Biogaran, leader des médicaments génériques en France, est à vendre, rapporte jeudi 18 avril franceinfo, confirmant une information du journal Les Échos. Quatre repreneurs sont intéressés, dont deux entreprises indiennes spécialisées dans le médicament générique. "Un scénario cauchemar", estime l'économiste de la santé Frédéric Bizard, professeur d’économie à ESCP Europe et président de l’Institut Santé. "Nous risquons d'être balayés de la production pharmaceutique dans les dix ans qui viennent si nous ne nous réveillons pas", prévient-il.

franceinfo : Quelles seraient les conséquences d'un rachat étranger de notre leader français des médicaments génériques ? 

Frédéric Bizard : C'est un scénario cauchemar qui est en train de s'installer mais qui était assez prévisible puisque la maison mère avait annoncé qu'elle souhaitait céder sa filiale pour investir notamment en oncologie ou en tout cas dans des spécialités d'innovation.

"Biogaran, c'est environ un médicament sur six que nous consommons."

Frédéric Bizard, président de l’Institut Santé

à franceinfo

C'est aussi le leader dans un secteur absolument stratégique pour les pouvoirs publics pour maîtriser la dépense publique des médicaments : les génériques. En effet, c'est à travers les génériques et les biosimilaires que nous arrivons à absorber les dépenses liées à l'innovation. Et c'est un dossier stratégique pour la question de son empreinte industrielle, puisque ce groupe fait travailler une quarantaine de producteurs en France. Il a donc une empreinte industrielle indirecte puisqu'il n'a pas d'usine mais fait travailler des sous-traitants.

Quel est le risque d'un rachat de Biogaran par l'Inde ? Celui d'une délocalisation pure et simple en Inde 

Vous avez deux profils de candidats : deux laboratoires indiens et des profils financiers, des fonds d'investissement.

"Il faut savoir que l'Inde, c'est la pharmacie du monde. Près de 45% des médicaments, et principalement des génériques, sont fabriqués en Inde."

Frédéric Bizard

à franceinfo

Que vont faire ces fonds d'investissement, même s'ils paraissent plus protecteurs ? Ils vont essayer d'optimiser leurs investissements pour recéder l'entreprise après. Et si vous voulez optimiser les profits sur Biogaran, il faut aller produire ailleurs. 

Lors de la crise sanitaire liée au Covid-19, on s'alarmait du manque de souveraineté de la santé. Il y a quelques mois, le gouvernement faisait face à une pénurie de médicaments, notamment en raison de la concentration de la production des principes actifs en Chine et en Inde. Que se passe-t-il ?  
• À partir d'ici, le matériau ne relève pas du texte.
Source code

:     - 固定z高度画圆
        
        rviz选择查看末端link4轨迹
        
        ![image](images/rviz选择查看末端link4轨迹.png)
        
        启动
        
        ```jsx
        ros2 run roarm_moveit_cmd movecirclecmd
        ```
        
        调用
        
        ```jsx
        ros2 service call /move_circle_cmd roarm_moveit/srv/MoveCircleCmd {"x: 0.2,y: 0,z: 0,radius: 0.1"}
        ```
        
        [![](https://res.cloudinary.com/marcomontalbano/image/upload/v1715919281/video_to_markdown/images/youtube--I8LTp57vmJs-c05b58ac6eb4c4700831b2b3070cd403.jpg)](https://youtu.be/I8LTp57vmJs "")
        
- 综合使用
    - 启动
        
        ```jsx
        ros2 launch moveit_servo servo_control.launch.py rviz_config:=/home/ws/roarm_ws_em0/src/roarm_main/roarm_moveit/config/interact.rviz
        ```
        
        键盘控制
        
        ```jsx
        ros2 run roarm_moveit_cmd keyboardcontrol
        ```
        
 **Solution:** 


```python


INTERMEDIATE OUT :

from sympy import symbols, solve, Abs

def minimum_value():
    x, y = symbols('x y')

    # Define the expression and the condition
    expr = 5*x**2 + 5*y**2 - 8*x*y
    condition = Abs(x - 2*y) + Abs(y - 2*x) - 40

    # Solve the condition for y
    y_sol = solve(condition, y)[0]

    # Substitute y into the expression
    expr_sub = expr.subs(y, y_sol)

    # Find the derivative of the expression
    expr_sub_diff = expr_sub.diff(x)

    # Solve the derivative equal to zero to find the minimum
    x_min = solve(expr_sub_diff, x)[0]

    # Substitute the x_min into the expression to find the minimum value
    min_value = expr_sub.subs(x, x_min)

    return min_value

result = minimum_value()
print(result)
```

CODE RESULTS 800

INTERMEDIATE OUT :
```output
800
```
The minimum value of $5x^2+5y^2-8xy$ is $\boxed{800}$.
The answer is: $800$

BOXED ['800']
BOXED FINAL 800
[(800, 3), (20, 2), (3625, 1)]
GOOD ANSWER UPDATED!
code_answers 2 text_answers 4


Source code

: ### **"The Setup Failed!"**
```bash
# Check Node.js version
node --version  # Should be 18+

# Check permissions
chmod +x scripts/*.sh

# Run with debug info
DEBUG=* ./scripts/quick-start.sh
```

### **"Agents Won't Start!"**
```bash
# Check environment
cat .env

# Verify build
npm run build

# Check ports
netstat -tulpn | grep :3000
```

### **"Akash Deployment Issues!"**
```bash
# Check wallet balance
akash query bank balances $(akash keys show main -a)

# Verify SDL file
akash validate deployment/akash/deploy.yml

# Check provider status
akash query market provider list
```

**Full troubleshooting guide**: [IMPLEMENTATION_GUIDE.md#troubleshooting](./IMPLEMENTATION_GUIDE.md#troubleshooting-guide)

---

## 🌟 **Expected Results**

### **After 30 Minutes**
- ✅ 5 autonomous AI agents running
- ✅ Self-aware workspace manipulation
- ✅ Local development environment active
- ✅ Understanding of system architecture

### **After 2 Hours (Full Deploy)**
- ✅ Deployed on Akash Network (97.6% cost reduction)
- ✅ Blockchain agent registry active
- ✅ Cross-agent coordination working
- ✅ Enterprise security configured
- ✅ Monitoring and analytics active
Tout cela est lié à la crise du système de soins où il n'y a pas de pilote dans l'avion, nous n'avons pas de stratégie nationale de santé. Nous n'avons pas de composante stratégique en matière d'industrie pharmaceutique. Nous sommes sous la coupe d'une régulation essentiellement comptable, à travers cette loi de financement de la Sécurité sociale (LFSS) qui est une vision à un an où on fixe un plafond de dépenses pharmaceutiques, et tout ce qui est supérieur à ce plafond-là est extrêmement taxé, même si ce sont des médicaments génériques, autrement dit des médicaments qui génèrent de l'économie pour la Sécurité sociale. On a un système de taxation qui marche véritablement sur la tête. On n'a pas de visibilité à long terme, une bureaucratie qui décale l'accès au marché et enfin une régulation comptable où vous ne régulez les prix qu'en fonction des économies que vous voulez générer, sans vous soucier de la viabilité économique des produits. Il n'y a pas besoin d'être économiste pour comprendre qu'on n'attire pas grand monde.

Qu'est-ce que la France peut faire ?
 
Soit la France nationalise son industrie pharmaceutique et dit : "Moi, je ne regarde pas mon coût de revient parce que c'est une production publique", mais évidemment, on est très loin de ça et on est incapable de le mettre en place. Soit vous acceptez l'économie de marché qui a besoin de générer des profits et vous avez des prix qui sont en conséquence. Je pense que Bercy regarde le dossier Biogaran de très près, mais que peut-il faire à part exiger des contreparties pendant x années en matière d'emploi, des contreparties en matière de production ? In fine, puisque nous ne sommes pas compétitifs par rapport à un pays comme l'Inde, alors que nous faisons la même chose que les Indiens, nous risquons d'être balayés de la production pharmaceutique dans les dix ans qui viennent si nous ne nous réveillons pas.